## EXERCISE OBJECTIVE
Verbatim transcription with images omitted: return the entries below in full.

## EXERCISE MATERIAL
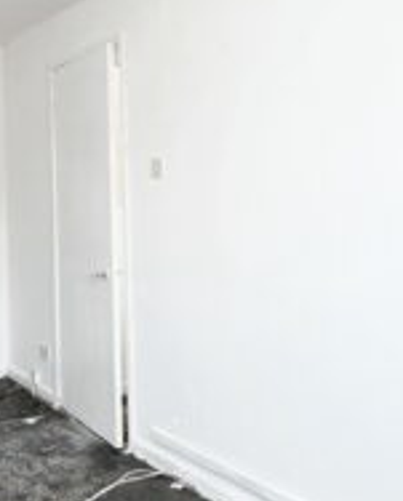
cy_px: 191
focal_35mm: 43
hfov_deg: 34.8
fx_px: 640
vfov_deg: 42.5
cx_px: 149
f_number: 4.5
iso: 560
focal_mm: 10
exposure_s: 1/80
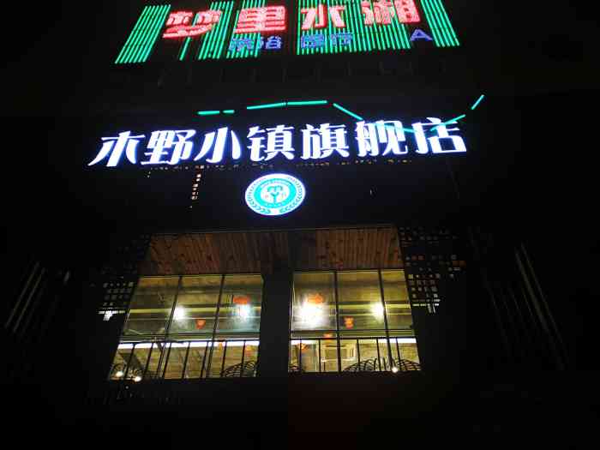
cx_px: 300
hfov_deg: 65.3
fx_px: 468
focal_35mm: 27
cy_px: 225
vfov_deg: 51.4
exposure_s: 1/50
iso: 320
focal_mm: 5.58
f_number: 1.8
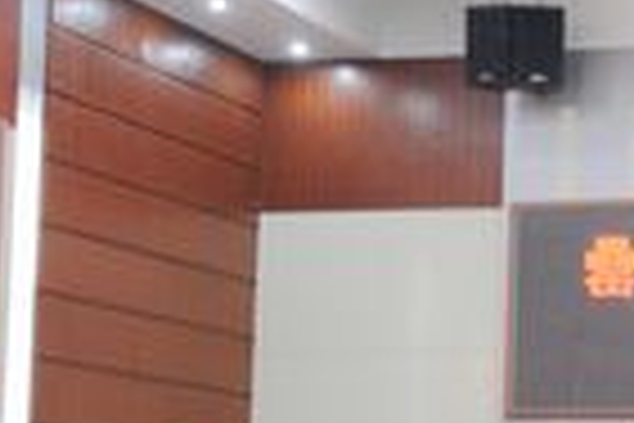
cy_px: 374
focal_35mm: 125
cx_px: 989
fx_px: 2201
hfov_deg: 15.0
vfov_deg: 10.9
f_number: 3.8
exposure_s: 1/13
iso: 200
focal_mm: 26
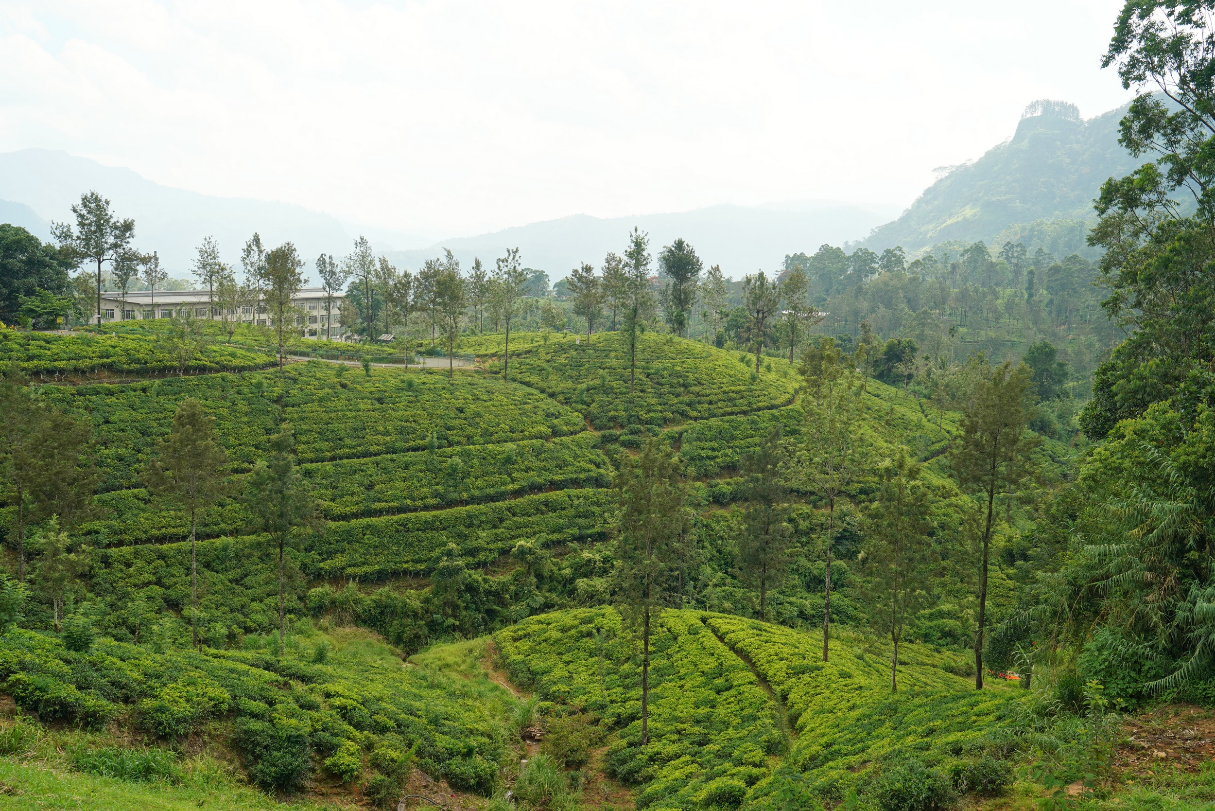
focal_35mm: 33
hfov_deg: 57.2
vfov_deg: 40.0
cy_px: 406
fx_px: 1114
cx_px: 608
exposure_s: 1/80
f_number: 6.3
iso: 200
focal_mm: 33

## ANSWER BOX
cy_px: 191
focal_35mm: 43
hfov_deg: 34.8
fx_px: 640
vfov_deg: 42.5
cx_px: 149
f_number: 4.5
iso: 560
focal_mm: 10
exposure_s: 1/80
cx_px: 300
hfov_deg: 65.3
fx_px: 468
focal_35mm: 27
cy_px: 225
vfov_deg: 51.4
exposure_s: 1/50
iso: 320
focal_mm: 5.58
f_number: 1.8
cy_px: 374
focal_35mm: 125
cx_px: 989
fx_px: 2201
hfov_deg: 15.0
vfov_deg: 10.9
f_number: 3.8
exposure_s: 1/13
iso: 200
focal_mm: 26
focal_35mm: 33
hfov_deg: 57.2
vfov_deg: 40.0
cy_px: 406
fx_px: 1114
cx_px: 608
exposure_s: 1/80
f_number: 6.3
iso: 200
focal_mm: 33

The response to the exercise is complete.